One of the youngest runners, Kevin Stotler, 12, of Florence (44:53.12) hoped the hilly course would serve as good training for the Rock Canyon Half Marathon in Pueblo in December.

Gerald Romero, 41, of Colorado Springs, finished fourth in 33:15.17 and then ran across finish line again with friend Marta Podkul, 31, of Colorado Springs, who injured a muscle in her right leg earlier this week but decided to run anyway. She limped across the finish line to cheers from Romero and onlookers.

"It hurts a bit, but I made it," Podkul said. "I probably should have taken another day, but I felt good at the start. But this probably means I'll miss the Fall Series race tomorrow."

There were plenty of familiar faces among the top 20 racers, including Andy Rinner (fifth), Brad Poppele (eighth), Jon Teisher (11th), Tim Allison (14th), Rick Shoulberg (15th), Kim Baugh (17th) and Lisa Goldsmith (19th).

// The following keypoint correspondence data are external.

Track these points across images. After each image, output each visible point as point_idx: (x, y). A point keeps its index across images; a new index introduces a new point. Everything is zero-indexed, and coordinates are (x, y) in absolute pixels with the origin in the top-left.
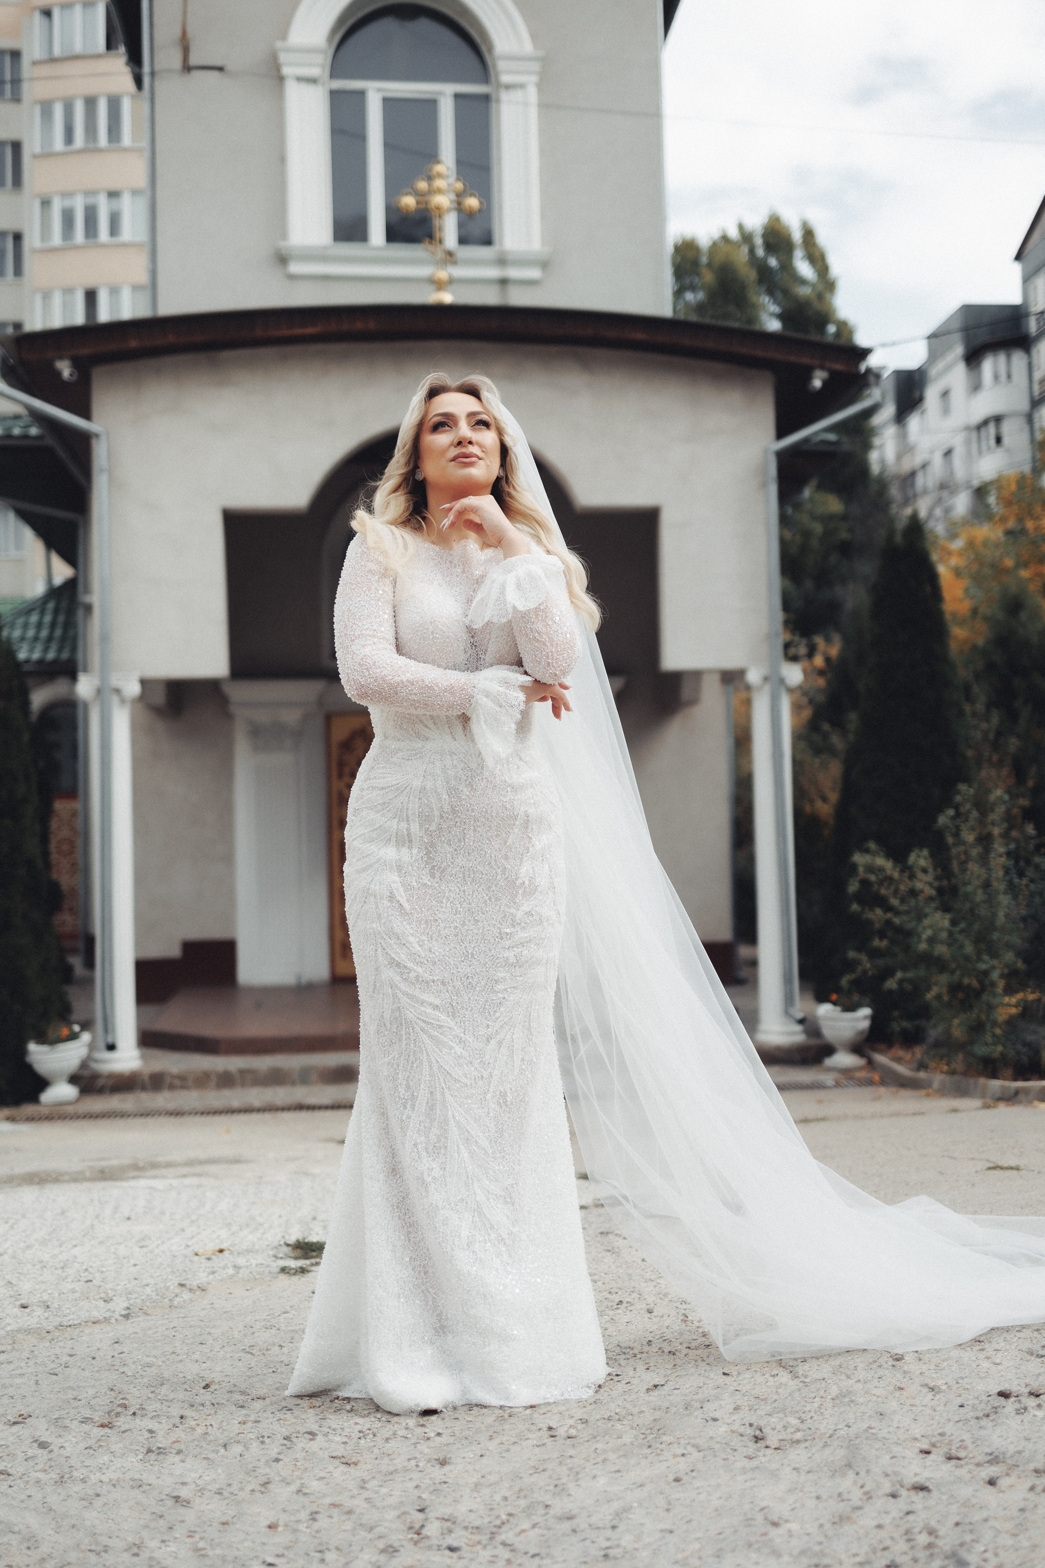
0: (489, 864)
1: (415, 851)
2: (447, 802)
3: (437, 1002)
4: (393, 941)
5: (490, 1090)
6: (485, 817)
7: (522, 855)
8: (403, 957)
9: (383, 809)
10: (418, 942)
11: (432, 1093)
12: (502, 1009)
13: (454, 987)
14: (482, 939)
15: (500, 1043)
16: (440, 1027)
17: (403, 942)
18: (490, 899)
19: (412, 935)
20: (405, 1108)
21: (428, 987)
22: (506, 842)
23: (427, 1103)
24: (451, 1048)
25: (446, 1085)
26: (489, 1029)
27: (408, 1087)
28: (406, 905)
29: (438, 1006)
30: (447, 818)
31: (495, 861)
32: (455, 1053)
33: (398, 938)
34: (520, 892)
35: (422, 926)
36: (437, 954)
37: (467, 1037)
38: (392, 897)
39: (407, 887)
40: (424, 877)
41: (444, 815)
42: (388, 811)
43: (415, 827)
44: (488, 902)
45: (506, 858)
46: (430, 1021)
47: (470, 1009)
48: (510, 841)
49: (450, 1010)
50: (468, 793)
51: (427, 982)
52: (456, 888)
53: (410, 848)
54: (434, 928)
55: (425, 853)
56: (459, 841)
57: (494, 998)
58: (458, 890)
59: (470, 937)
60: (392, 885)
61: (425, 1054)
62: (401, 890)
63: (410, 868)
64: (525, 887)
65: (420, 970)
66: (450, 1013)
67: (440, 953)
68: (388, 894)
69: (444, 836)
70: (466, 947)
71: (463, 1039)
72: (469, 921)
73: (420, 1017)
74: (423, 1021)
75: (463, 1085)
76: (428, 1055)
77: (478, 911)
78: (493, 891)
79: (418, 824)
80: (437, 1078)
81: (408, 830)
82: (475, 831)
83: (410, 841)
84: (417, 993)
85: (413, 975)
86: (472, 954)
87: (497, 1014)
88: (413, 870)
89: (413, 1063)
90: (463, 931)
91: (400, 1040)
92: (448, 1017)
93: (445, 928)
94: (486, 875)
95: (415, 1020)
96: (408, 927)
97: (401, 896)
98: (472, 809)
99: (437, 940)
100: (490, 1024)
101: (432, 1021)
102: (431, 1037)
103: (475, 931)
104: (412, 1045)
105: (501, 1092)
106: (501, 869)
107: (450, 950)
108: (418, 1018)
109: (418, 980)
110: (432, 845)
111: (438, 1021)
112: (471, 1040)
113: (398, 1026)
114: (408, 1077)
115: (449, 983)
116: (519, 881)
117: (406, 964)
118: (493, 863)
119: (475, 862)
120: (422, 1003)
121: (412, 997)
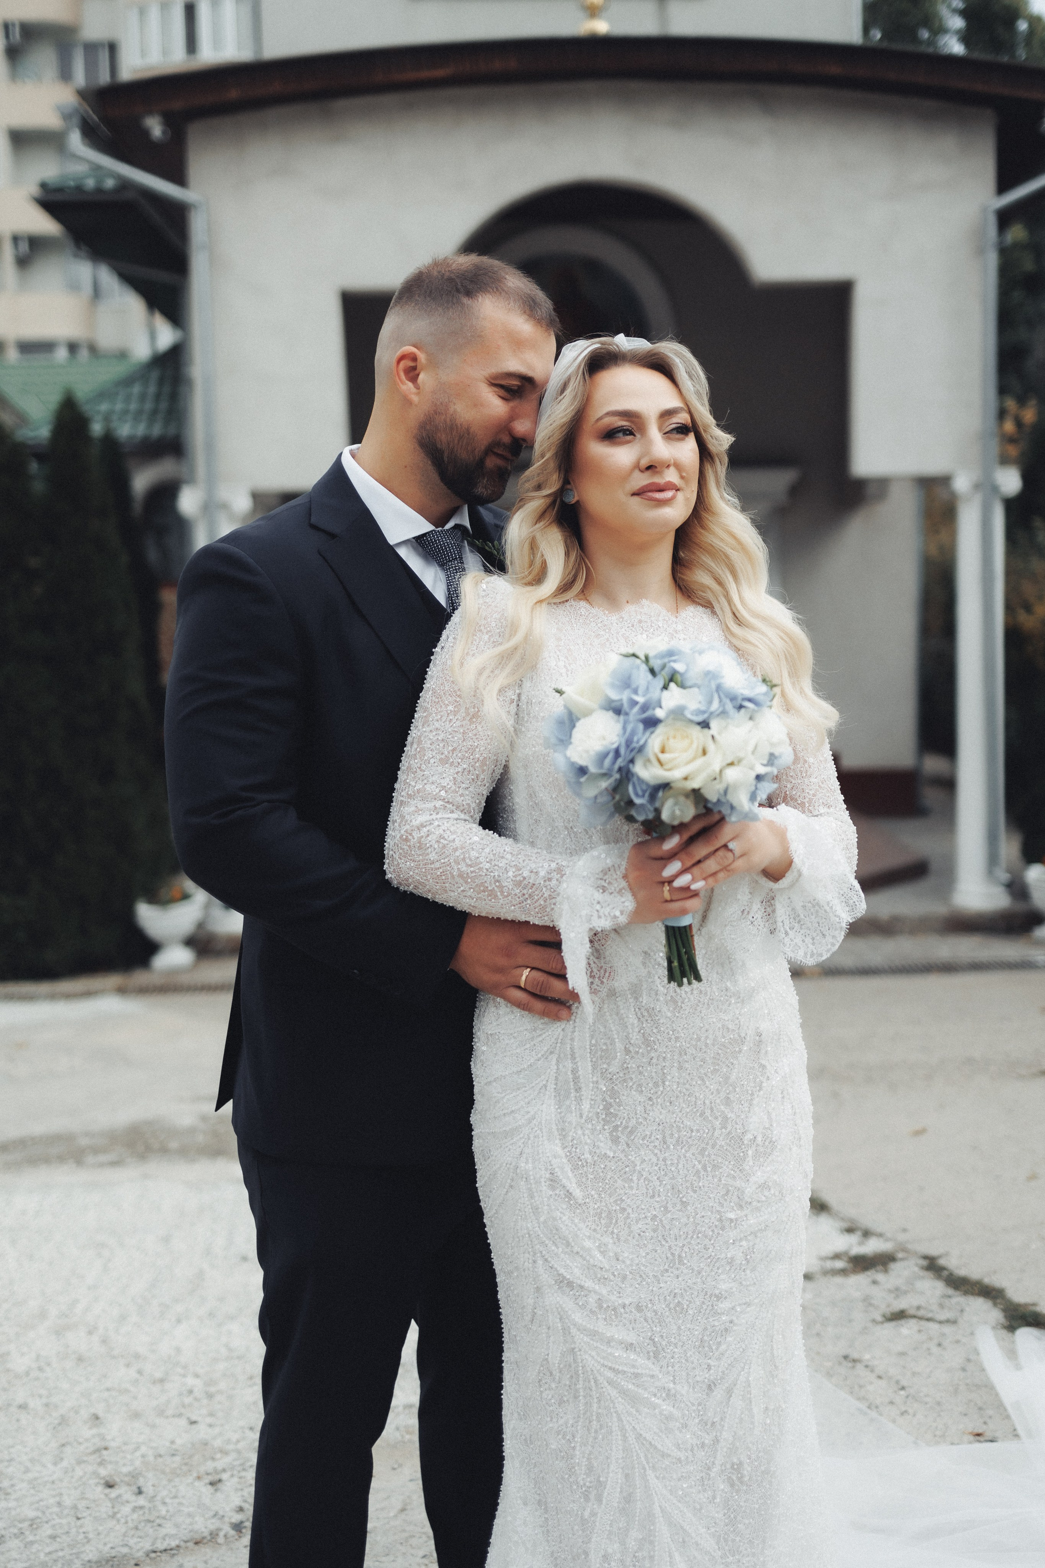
0: (701, 1115)
1: (586, 1106)
2: (637, 1030)
3: (631, 1338)
4: (560, 1250)
5: (716, 1462)
6: (695, 1047)
7: (752, 1094)
8: (576, 1270)
9: (532, 1039)
10: (599, 1247)
11: (627, 1476)
12: (729, 1339)
13: (656, 1312)
14: (694, 1232)
15: (729, 1392)
16: (637, 1375)
17: (576, 1249)
18: (705, 1170)
19: (589, 1237)
20: (587, 1499)
21: (617, 1317)
22: (727, 1078)
23: (621, 1492)
24: (654, 1407)
25: (648, 1463)
26: (712, 1371)
27: (590, 1469)
28: (578, 1193)
29: (632, 1344)
30: (637, 1052)
31: (712, 1109)
32: (661, 1414)
33: (568, 1244)
34: (750, 1152)
35: (603, 1222)
36: (628, 1262)
37: (678, 1387)
38: (554, 1181)
39: (577, 1163)
40: (602, 1144)
41: (631, 1049)
42: (541, 1041)
43: (585, 1068)
44: (703, 1173)
45: (728, 1101)
46: (620, 1368)
47: (681, 1344)
48: (733, 1077)
49: (651, 1348)
50: (669, 1014)
51: (614, 1309)
52: (652, 1156)
53: (579, 1100)
54: (621, 1223)
55: (601, 1107)
56: (656, 1085)
57: (716, 1323)
58: (654, 1160)
59: (676, 1231)
60: (554, 1161)
61: (615, 1419)
62: (568, 1168)
63: (580, 1132)
64: (758, 1145)
65: (604, 1292)
66: (651, 1354)
67: (632, 1260)
68: (548, 1176)
69: (631, 1079)
70: (670, 1247)
71: (673, 1392)
72: (675, 1205)
73: (606, 1363)
74: (610, 1368)
75: (674, 1460)
76: (620, 1419)
77: (687, 1188)
78: (709, 1155)
79: (590, 1064)
80: (635, 1454)
81: (574, 1071)
82: (680, 1068)
83: (578, 1090)
84: (601, 1327)
85: (592, 1300)
86: (680, 1256)
87: (723, 1347)
88: (584, 1135)
89: (596, 1432)
90: (665, 1222)
91: (576, 1397)
92: (649, 1359)
93: (637, 1222)
94: (698, 1131)
95: (599, 1367)
96: (581, 1225)
97: (568, 1178)
98: (677, 1038)
99: (626, 1241)
100: (712, 1363)
101: (625, 1369)
102: (624, 1392)
103: (684, 1220)
104: (595, 1406)
105: (733, 1464)
106: (720, 1119)
107: (648, 1254)
108: (603, 1365)
109: (600, 1307)
110: (614, 1093)
111: (634, 1366)
112: (684, 1392)
113: (572, 1377)
114: (591, 1453)
115: (646, 1307)
116: (749, 1136)
117: (583, 1283)
118: (708, 1113)
119: (680, 1115)
120: (609, 1342)
121: (593, 1334)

The runners' swag bags included long-sleeve race T-shirts, a pack of cards, a book about local history, and a coupon for a bit of gambling in Cripple Creek. The top three men and women received gold nuggets (first place runners, $500 worth) and trophies made from core samples from the mines. The top winners in various age categories also received core sample trophies and unique local ore samples.

The Brass Ass Casino set up a large tent for the race party, complete with beer wagon and live music, set to continue well into the night.